Especially powerful was Midsummer Night when a circle of drummers played in the Tower of St. Michael on the summit of the Tor from dusk to dawn, pausing only once at midnight.  The resonance of the djembe drums was amplified by the acoustic of the hollow tower and could be heard at a great distance from the hill in the still night.  As I ascended the narrow and winding stair that hugs the steep north-easterly face of Glastonbury Tor to join the several hundred people already assembled in the darkness on the flat summit, expectant for the dawn, I could hardly suppress the feeling that the place was like a rave about to be raided at any moment.  The circle of drummers were far too imaginative to be accused of making ‘repetitive beats’, but the whole feeling of the place was bursting with energy.  It has to be said that few of those there were true pagans celebrating in any traditional way.  Most were simply people who had been drawn there by the power of the place at Midsummer and the legend, and we were all transformed by its spirit and the call of the djembe into cosmic beings surfing the solstice.  Some say that the Tor is a dimensional portal.  Perhaps it has just learnt to become that way because of how people have worked with it. 
      We did not see a bright golden sun that morning, but as the white light strengthened in the mist it seemed that we were on an island floating in and on the clouds, like Olympus, or some mythical land suspended beyond time and  space.  People would emerge from the shining greyness like beings appearing from another dimension, becoming more distinct with every step, rising up through the foggy astral planes till they reached the clarity of the summit.  Briefly it felt that we were a ship sailing in eternity, and that we had touched something which was perhaps within us, that high point of awareness we each are searching for.  And when the day fully awoke and it was time to come down we would descend those astral planes, re-enter the veil of the material plane and return to the warmth of homely surroundings on the flat and level in the everyday world. 

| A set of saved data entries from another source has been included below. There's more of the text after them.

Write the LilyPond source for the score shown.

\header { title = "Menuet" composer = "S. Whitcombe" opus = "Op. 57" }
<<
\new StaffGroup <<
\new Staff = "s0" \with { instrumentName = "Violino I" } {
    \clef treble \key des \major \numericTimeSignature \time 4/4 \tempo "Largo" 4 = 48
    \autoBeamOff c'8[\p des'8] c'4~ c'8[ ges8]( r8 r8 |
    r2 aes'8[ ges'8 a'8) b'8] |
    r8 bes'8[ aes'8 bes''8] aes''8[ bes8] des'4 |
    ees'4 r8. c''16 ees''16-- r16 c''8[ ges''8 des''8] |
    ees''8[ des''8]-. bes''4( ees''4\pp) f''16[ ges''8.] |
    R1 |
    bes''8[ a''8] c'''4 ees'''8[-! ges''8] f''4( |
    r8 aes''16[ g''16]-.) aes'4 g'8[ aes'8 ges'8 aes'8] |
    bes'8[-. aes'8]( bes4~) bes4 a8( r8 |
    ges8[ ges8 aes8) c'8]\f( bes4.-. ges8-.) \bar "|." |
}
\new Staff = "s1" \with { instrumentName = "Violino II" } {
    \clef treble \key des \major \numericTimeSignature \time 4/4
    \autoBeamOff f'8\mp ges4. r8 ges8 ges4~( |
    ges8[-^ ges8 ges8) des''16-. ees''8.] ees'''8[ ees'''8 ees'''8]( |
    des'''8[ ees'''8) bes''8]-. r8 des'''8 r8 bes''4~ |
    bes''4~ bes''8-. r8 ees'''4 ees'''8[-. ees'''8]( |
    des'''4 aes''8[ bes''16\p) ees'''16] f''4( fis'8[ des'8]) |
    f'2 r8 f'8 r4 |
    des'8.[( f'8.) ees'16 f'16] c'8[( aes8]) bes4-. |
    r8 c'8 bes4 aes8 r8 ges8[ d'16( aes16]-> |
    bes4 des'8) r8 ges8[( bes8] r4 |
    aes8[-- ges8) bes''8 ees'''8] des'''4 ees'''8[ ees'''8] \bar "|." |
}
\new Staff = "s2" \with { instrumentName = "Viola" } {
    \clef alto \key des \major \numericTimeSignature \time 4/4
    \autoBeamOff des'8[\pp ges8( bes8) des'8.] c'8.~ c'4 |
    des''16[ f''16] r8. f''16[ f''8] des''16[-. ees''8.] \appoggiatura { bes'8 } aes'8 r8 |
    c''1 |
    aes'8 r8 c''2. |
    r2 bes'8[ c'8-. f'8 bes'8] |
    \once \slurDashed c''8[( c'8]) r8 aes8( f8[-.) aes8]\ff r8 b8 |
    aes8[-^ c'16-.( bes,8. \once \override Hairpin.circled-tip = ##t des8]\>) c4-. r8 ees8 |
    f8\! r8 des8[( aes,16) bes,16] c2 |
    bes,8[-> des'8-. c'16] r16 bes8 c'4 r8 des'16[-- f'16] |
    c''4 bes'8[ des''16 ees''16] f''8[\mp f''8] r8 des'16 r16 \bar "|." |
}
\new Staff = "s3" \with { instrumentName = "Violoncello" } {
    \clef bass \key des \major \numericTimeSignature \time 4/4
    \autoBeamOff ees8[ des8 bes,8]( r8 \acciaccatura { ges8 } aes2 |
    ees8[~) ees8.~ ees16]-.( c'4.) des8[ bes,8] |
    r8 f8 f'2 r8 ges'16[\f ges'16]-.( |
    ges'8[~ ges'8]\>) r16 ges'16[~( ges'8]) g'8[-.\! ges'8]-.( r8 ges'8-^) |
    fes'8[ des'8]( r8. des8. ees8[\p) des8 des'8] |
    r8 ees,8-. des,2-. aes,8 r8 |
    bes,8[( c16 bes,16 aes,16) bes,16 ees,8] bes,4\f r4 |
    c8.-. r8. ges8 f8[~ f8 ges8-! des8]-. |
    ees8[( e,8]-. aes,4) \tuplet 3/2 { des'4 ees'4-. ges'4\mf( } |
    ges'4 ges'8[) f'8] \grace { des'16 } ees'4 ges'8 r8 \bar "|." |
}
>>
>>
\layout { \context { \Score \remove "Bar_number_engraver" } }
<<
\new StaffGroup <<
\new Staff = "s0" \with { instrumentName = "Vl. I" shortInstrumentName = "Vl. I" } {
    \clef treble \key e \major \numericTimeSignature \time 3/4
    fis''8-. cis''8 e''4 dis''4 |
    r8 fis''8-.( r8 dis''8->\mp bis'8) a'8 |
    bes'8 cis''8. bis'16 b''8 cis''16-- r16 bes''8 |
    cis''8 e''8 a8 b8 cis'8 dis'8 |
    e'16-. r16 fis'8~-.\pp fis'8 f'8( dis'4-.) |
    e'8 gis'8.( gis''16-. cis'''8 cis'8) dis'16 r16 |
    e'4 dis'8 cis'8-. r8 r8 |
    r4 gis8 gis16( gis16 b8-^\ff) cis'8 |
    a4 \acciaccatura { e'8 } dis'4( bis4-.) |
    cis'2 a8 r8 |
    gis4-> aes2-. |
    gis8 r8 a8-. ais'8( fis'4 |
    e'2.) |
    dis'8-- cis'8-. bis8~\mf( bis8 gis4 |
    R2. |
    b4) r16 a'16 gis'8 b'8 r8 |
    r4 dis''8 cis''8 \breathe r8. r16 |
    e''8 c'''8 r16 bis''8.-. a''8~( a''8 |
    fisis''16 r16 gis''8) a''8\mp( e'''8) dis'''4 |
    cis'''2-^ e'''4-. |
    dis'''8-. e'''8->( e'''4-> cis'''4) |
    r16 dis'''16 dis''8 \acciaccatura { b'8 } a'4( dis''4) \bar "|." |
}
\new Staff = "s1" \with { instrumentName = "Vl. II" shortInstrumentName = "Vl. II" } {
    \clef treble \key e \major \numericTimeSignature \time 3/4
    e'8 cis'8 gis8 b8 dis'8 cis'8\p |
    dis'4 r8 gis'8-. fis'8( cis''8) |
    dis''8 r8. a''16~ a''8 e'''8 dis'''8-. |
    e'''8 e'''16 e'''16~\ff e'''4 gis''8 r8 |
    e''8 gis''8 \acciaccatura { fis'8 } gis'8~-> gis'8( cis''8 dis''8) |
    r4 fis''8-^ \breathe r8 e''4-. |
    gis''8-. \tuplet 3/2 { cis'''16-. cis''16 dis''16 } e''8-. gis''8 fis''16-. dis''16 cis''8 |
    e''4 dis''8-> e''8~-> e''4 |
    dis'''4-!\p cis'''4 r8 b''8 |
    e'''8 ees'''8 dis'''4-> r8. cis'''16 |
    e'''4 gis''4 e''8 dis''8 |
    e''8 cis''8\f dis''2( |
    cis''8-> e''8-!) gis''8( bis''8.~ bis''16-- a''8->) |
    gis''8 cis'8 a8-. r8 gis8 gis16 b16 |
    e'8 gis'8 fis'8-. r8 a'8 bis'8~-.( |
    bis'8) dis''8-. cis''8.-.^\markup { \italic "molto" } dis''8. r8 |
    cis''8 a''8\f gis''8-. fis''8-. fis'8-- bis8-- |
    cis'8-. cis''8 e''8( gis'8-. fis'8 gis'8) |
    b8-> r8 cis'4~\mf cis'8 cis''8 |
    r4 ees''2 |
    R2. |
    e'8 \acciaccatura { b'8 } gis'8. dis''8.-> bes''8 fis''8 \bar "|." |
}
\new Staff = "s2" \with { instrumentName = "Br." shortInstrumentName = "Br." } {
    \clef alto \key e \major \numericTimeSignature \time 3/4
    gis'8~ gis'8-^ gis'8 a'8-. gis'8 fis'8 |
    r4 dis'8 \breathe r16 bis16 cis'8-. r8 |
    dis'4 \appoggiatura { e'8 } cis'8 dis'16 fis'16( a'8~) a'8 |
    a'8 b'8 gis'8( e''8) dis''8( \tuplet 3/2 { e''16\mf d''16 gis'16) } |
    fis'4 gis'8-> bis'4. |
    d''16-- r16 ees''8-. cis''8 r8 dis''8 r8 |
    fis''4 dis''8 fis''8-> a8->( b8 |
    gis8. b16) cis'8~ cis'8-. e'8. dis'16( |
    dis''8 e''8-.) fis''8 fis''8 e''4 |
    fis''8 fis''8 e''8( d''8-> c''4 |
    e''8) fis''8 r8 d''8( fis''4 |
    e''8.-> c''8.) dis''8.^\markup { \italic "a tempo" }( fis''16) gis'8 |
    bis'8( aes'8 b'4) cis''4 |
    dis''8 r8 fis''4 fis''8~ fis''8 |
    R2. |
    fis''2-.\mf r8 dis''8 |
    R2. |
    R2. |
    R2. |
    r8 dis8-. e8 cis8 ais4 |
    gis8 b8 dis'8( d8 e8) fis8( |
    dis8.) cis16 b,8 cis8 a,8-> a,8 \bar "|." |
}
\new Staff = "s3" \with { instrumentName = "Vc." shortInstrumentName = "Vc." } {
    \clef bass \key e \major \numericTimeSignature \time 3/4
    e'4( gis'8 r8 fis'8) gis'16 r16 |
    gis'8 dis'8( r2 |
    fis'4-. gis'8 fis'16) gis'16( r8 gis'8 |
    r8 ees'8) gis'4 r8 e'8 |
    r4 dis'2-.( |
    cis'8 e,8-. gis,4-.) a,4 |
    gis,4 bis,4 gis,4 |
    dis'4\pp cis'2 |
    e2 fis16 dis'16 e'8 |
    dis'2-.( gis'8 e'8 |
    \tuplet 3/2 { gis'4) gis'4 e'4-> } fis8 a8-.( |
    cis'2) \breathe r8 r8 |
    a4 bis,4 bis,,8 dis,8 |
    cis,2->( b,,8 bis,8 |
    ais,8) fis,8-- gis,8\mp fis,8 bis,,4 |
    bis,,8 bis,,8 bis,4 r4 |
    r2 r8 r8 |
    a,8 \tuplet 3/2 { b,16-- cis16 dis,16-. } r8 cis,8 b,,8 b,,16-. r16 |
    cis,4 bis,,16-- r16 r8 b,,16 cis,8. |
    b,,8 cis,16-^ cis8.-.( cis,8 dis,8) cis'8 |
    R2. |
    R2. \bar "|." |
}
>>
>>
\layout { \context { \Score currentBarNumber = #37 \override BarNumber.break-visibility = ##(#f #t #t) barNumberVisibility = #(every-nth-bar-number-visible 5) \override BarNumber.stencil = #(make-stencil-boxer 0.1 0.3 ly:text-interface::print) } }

    Not that the festival immediately afterwards was exactly everyday and homely, but I was able to take it at a more leisurely pace, visiting the many tented cafes, playing my guitar and meeting people.  The weather was wonderful for my health.  I had taken a bit of a risk going to the festival; if there had been a year of mud similar to the one I had seen in 1985, or  that were to follow in 1997 and 1998, the effect on my health would have been devastating.  But the gods smiled on us all that year it seems, and the climate was positively beneficial and  strengthening for me.
     As I became more attuned to the hum of the great mass of humanity that I was swimming in I began to see the entire event as a giant superconscious entity in which we were the neurones connecting with each other.  It seemed that only some transdimensional reality model like this could account for the incessant waves of synchronous events, as people that I might be thinking of would appear out of the crowd, blurring the boundaries of reality.  I determined that this perception was something I would take with me to the camp.  If the world is to go forward from its present crisis then a degree of intuitive and spontaneous co-operation of this sort is not only a vital quality but one that needs to be recognised in order to be encouraged.